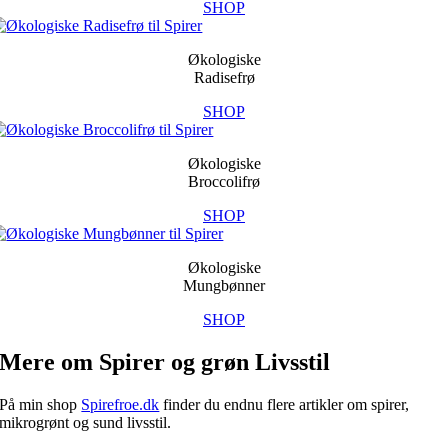
SHOP
Økologiske
Radisefrø
SHOP
Økologiske
Broccolifrø
SHOP
Økologiske
Mungbønner
SHOP
Mere om Spirer og grøn Livsstil
På min shop
Spirefroe.dk
finder du endnu flere artikler om spirer,
mikrogrønt og sund livsstil.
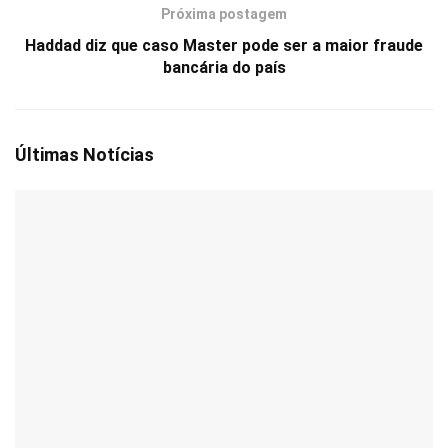
Próxima postagem
Haddad diz que caso Master pode ser a maior fraude
bancária do país
Últimas Notícias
··········
Activity: Could you write out every line above word for word, leaving out the pictures?

Answer section:
SHOP
Økologiske
Radisefrø
SHOP
Økologiske
Broccolifrø
SHOP
Økologiske
Mungbønner
SHOP
Mere om Spirer og grøn Livsstil
På min shop
Spirefroe.dk
finder du endnu flere artikler om spirer,
mikrogrønt og sund livsstil.
Próxima postagem
Haddad diz que caso Master pode ser a maior fraude
bancária do país
Últimas Notícias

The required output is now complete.